Remember, there is no such thing as over-communication.
Frequently Asked Questions
Q. What are the treatments for liver cancer that has spread from another location in the body?
A. Liver cancer often begins in another location in the body, such as the colon, stomach, or breast. These tumors are treated with the specific drugs used when the tumors began (before they spread). Depending on the number, size, and location of the tumors, surgery is a potential option for both primary liver cancer and cancer that has spread to the liver from another place in the body.
Q. Should a person diagnosed with liver cancer seek a second opinion?
A. At the time of diagnosis, it makes sense to seek a consultation from a major cancer center or a group of physicians who are experts in managing primary liver cancer. Another time to seek a consultation or second opinion is if the cancer is not responding to treatment and/or if a change in treatment is warranted. Discussions can include possible changes in treatment approaches, and if participation in a clinical trial should be considered.
Q. I’ve had hepatitis C. Should I be tested for liver cancer?

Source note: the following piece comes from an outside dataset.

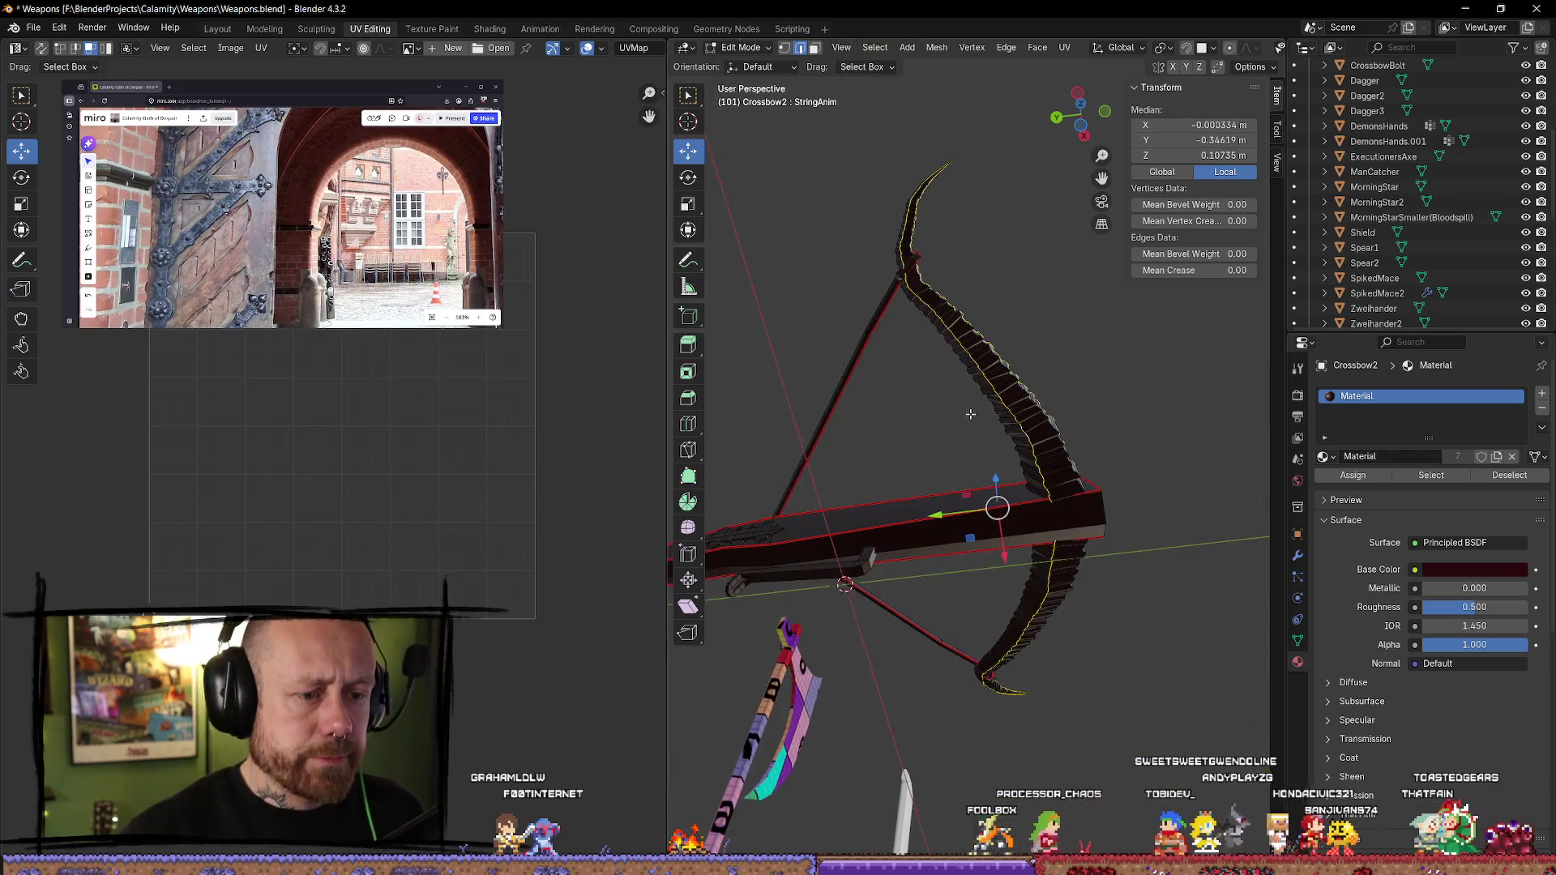
pyautogui.press('ctrl+e')
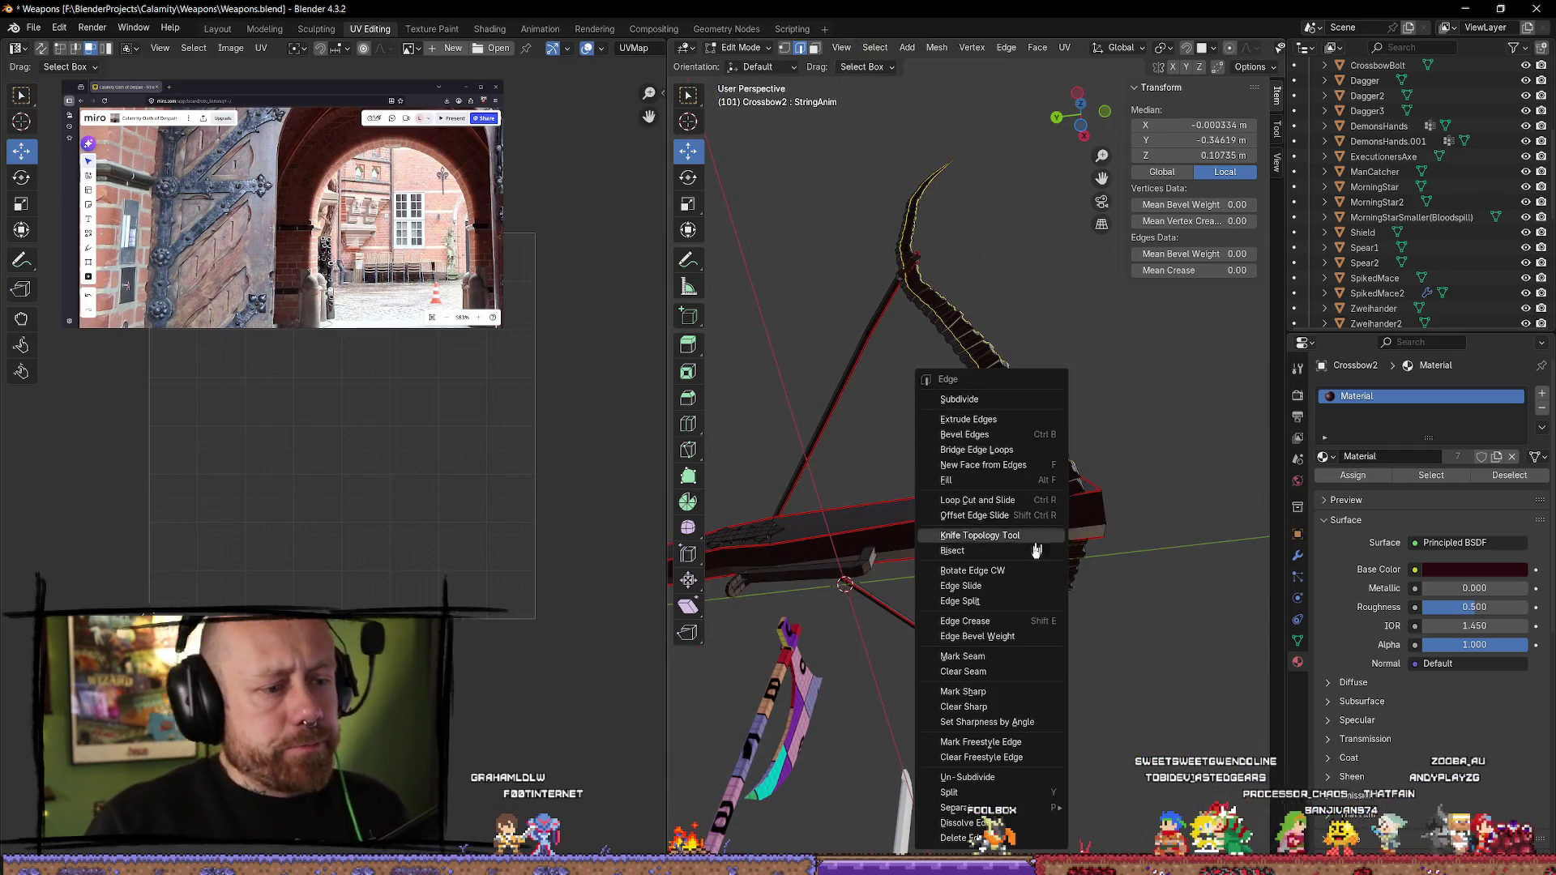
# - Mark the selected bow-limb edge loop as a UV seam
pyautogui.click(990, 660)
pyautogui.moveTo(1108, 387); pyautogui.dragTo(963, 615, button='middle')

A. Hepatitis C is a condition characterized by inflammation of the liver, resulting from infection with the hepatitis C virus. Over the course of many years, this inflammation can lead to cirrhosis (scarring throughout the liver), a risk factor for primary liver cancer. People with cirrhosis should get regular ultrasound screenings to check for liver tumors.
Q. What is ascites and how is it treated?
A. Ascites is the accumulation of protein-containing (ascitic) fluid in the abdomen. It may develop in patients with HCC who also have liver damage. The basic treatment for ascites is a low-sodium diet along with bed rest. In some cases, diuretics (medications designed to increase the amount of water and salt expelled from the body) are prescribed; more rarely, a surgical procedure may be needed to remove the fluid.